─── Quoted passage ───
Experimenting with Linear Regression and Gradient Descent
In the Jupyter Notebook, each block of code is referred to as a 'code cell' or just 'cell'.
To execute simple_linear_regression_notebook.ipynb, do the following:
- Download the notebook and the corresponding dataset (Linear Regression - Sheet1.csv), and store them in the same directory.
- Open the .ipynb file in Jupyter notebook
- Change the value of 'filename' variable (in the second code cell) to 'Linear Regression - Sheet1.csv'. (Don't need to keep the entire file path, if the csv file is in the same directory as the notebook.)
- Remove the first cell that lists files in the '/kaggle/input' directory. (Not needed)
- Start running the code from the next cell onwards (i.e., from the cell that reads the input data and visualizes it with a scatter plot), until the cell where the cost curve is being plotted. Run that cell and observe the cost curve.
- Find the value of epoch for which the cost is the lowest. Then, below that graph; the parameters obtained at the end of each epoch are listed. For example, if the epoch number is 40, then below the graph, you'll see the following: 40: [0.004081464062096033, 0.6729699403269718]
- Copy the list of parameters i.e., [0.004081464062096033, 0.6729699403269718] (in this example) (Note: You should copy the parameters for the corresponding epoch, at which the value of cost is the lowest)
- Then, paste it in the 'parameters1=' line on the two cells below it (don't paste it in the same cell from whose output you copied!).
- Run the two cells below the cost curve, to see the graphs of performance against validation set and the entire dataset. If the graph is exactly like the way it is shown in the notebook here, your model fits the data perfectly.
─── Extracted records ───
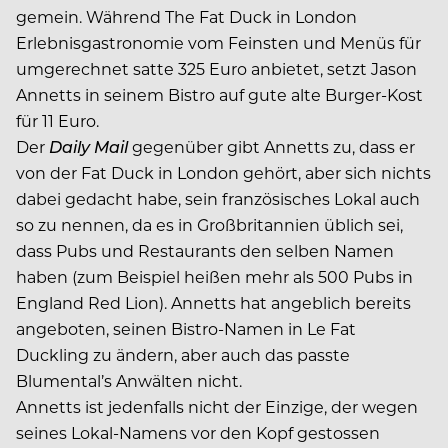
gemein. Während The Fat Duck in London
Erlebnisgastronomie vom Feinsten und Menüs für
umgerechnet satte 325 Euro anbietet, setzt Jason
Annetts in seinem Bistro auf gute alte Burger-Kost
für 11 Euro.
Der
Daily Mail
gegenüber gibt Annetts zu, dass er
von der Fat Duck in London gehört, aber sich nichts
dabei gedacht habe, sein französisches Lokal auch
so zu nennen, da es in Großbritannien üblich sei,
dass Pubs und Restaurants den selben Namen
haben (zum Beispiel heißen mehr als 500 Pubs in
England Red Lion). Annetts hat angeblich bereits
angeboten, seinen Bistro-Namen in Le Fat
Duckling zu ändern, aber auch das passte
Blumental’s Anwälten nicht.
Annetts ist jedenfalls nicht der Einzige, der wegen
seines Lokal-Namens vor den Kopf gestossen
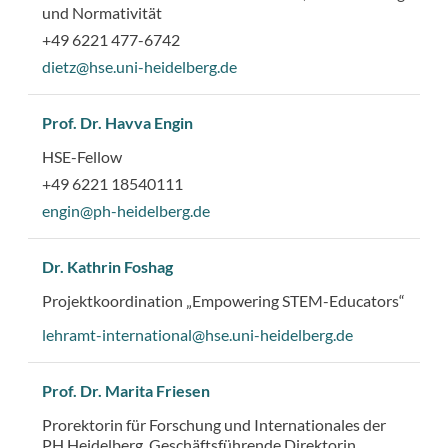
und Normativität
+49 6221 477-6742
dietz@hse.uni-heidelberg.de
Prof. Dr. Havva Engin
HSE-Fellow
+49 6221 18540111
engin@ph-heidelberg.de
Dr. Kathrin Foshag
Projektkoordination „Empowering STEM-Educators“
lehramt-international@hse.uni-heidelberg.de
Prof. Dr. Marita Friesen
Prorektorin für Forschung und Internationales der
PH Heidelberg, Geschäftsführende Direktorin,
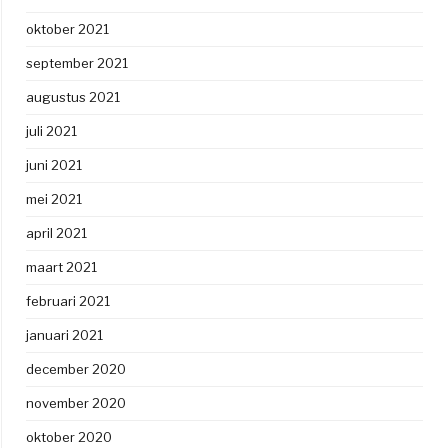
oktober 2021
september 2021
augustus 2021
juli 2021
juni 2021
mei 2021
april 2021
maart 2021
februari 2021
januari 2021
december 2020
november 2020
oktober 2020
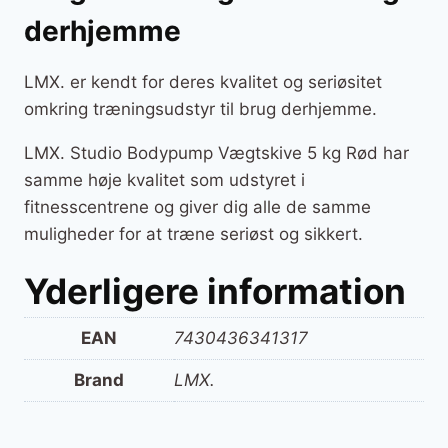
derhjemme
LMX. er kendt for deres kvalitet og seriøsitet
omkring træningsudstyr til brug derhjemme.
LMX. Studio Bodypump Vægtskive 5 kg Rød har
samme høje kvalitet som udstyret i
fitnesscentrene og giver dig alle de samme
muligheder for at træne seriøst og sikkert.
Yderligere information
EAN
7430436341317
Brand
LMX.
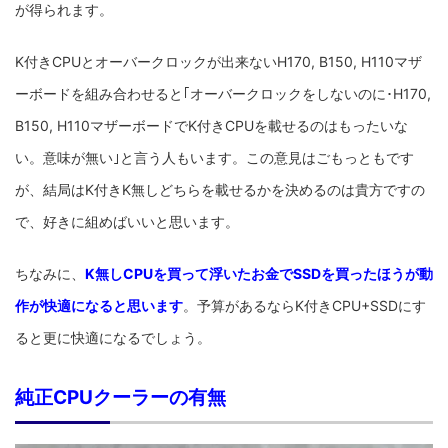
が得られます。
K付きCPUとオーバークロックが出来ないH170, B150, H110マザ
ーボードを組み合わせると｢オーバークロックをしないのに･H170,
B150, H110マザーボードでK付きCPUを載せるのはもったいな
い。意味が無い｣と言う人もいます。この意見はごもっともです
が、結局はK付きK無しどちらを載せるかを決めるのは貴方ですの
で、好きに組めばいいと思います。
ちなみに、
K無しCPUを買って浮いたお金でSSDを買ったほうが動
作が快適になると思います
。予算があるならK付きCPU+SSDにす
ると更に快適になるでしょう。
純正CPUクーラーの有無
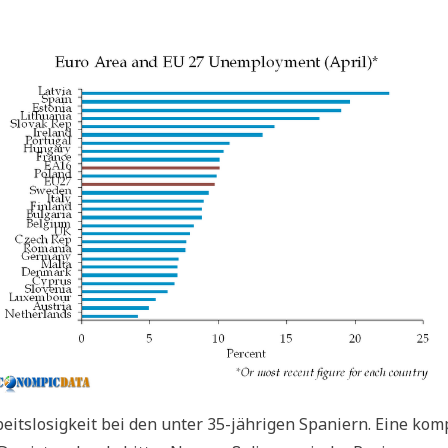
ts­lo­sig­keit bei den unter 35-jäh­ri­gen Spa­ni­ern. Eine kom­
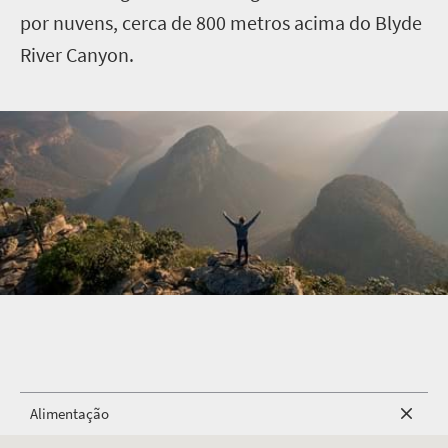
por nuvens, cerca de 800 metros acima do Blyde
River Canyon.
Alimentação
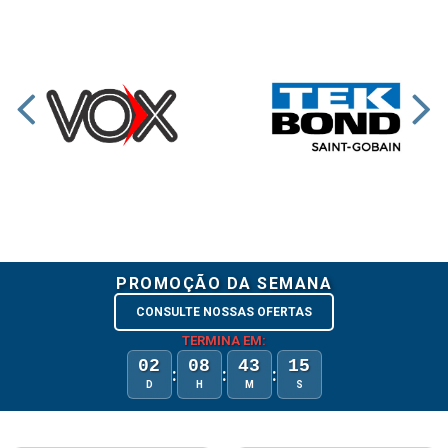
PROMOÇÃO DA SEMANA
CONSULTE NOSSAS OFERTAS
TERMINA EM:
02
08
43
15
:
:
:
D
H
M
S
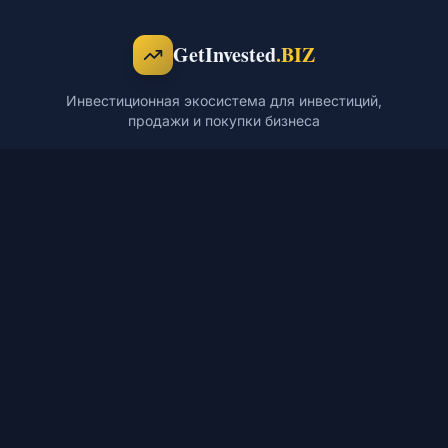
GetInvested
.BIZ
Инвестиционная экосистема для инвестиций,
продажи и покупки бизнеса
ПЛАТФОРМА
РЕСУРСЫ
Проекты
Блог
Готовый бизнес
База знаний
Франшизы
Мероприятия
Инвесторы
Обучение
Карьера
Кейсы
───
__Your instructions__
Can you reproduce, word for word, the part of the linear regression instructions that opens with the words containing "- Run the two" and closes with "the data perfectly."? Work only from the linear regression instructions, not from the rows.

__Reply to the exercise__
- Run the two cells below the cost curve, to see the graphs of performance against validation set and the entire dataset. If the graph is exactly like the way it is shown in the notebook here, your model fits the data perfectly.